### Exercise aim
Report each line of the records below that contains the word "series", copying every such line in full.

### Data for analysis
=== Section Start ===

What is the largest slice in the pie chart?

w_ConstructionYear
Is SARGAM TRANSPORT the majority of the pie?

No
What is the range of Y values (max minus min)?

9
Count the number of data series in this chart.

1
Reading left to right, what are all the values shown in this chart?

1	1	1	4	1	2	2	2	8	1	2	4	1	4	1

=== Section End ===
=== Section Start ===

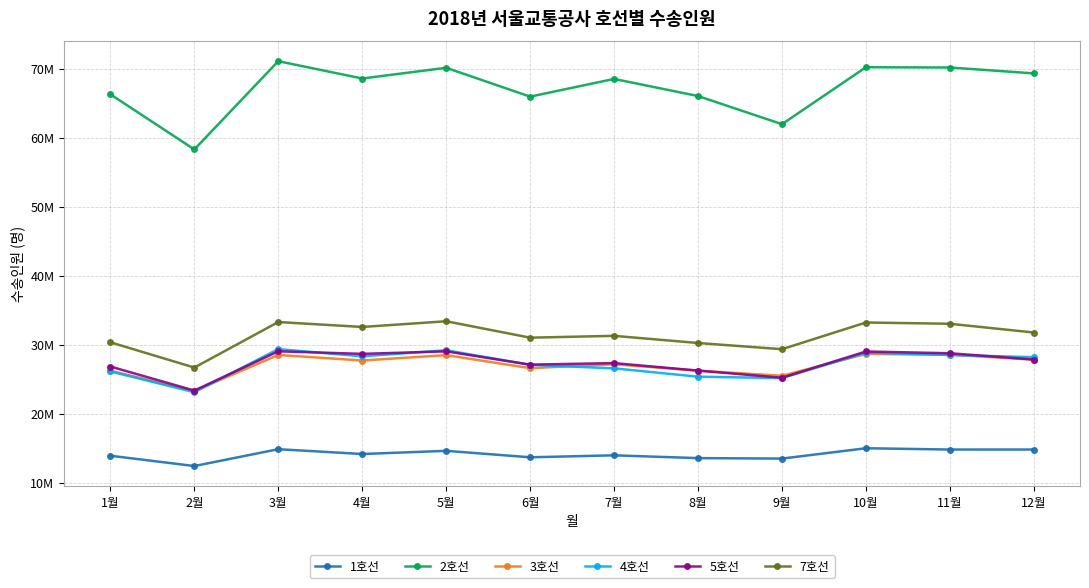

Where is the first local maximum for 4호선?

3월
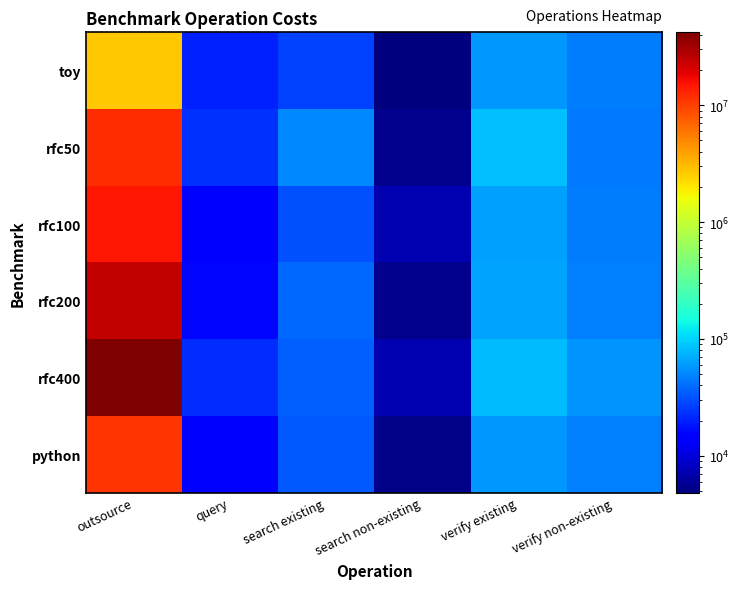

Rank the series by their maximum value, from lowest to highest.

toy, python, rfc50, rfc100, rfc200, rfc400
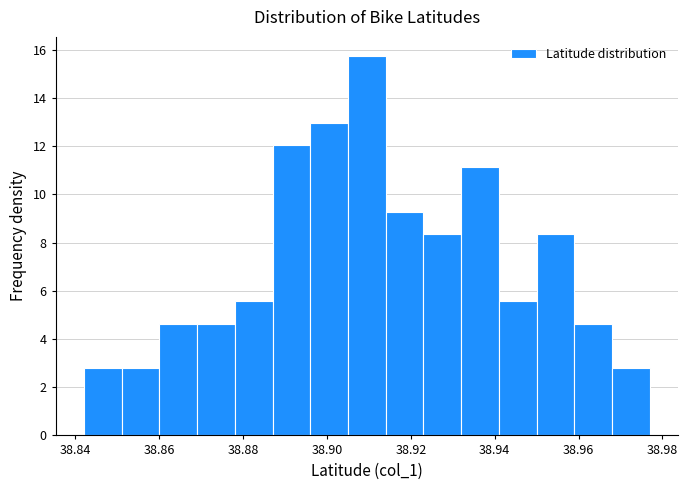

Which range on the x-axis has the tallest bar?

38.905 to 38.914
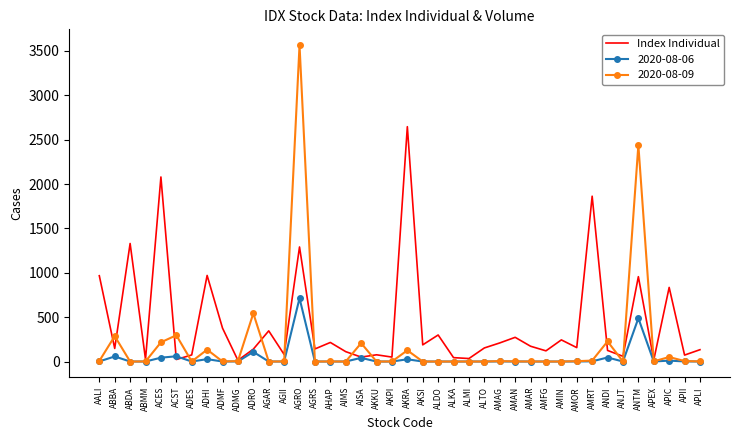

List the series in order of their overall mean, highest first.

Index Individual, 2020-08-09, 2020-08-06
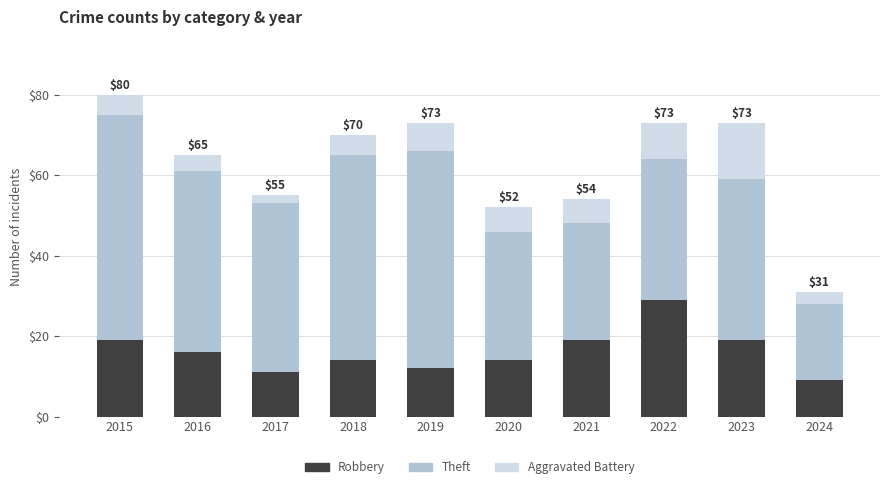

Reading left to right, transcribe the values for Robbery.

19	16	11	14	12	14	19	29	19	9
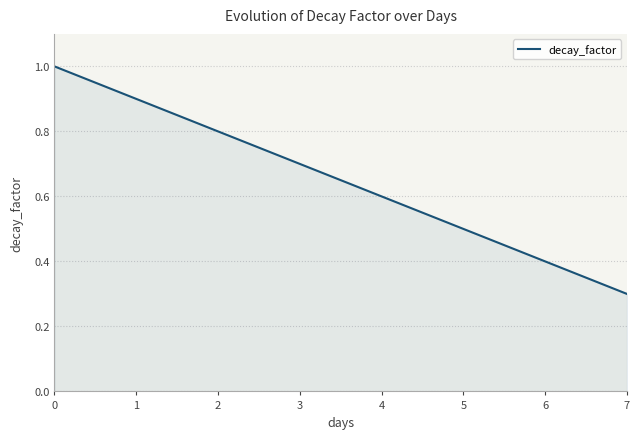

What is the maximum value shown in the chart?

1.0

=== Section End ===

### Your solution
Count the number of data series in this chart.
Rank the series by their maximum value, from lowest to highest.
List the series in order of their overall mean, highest first.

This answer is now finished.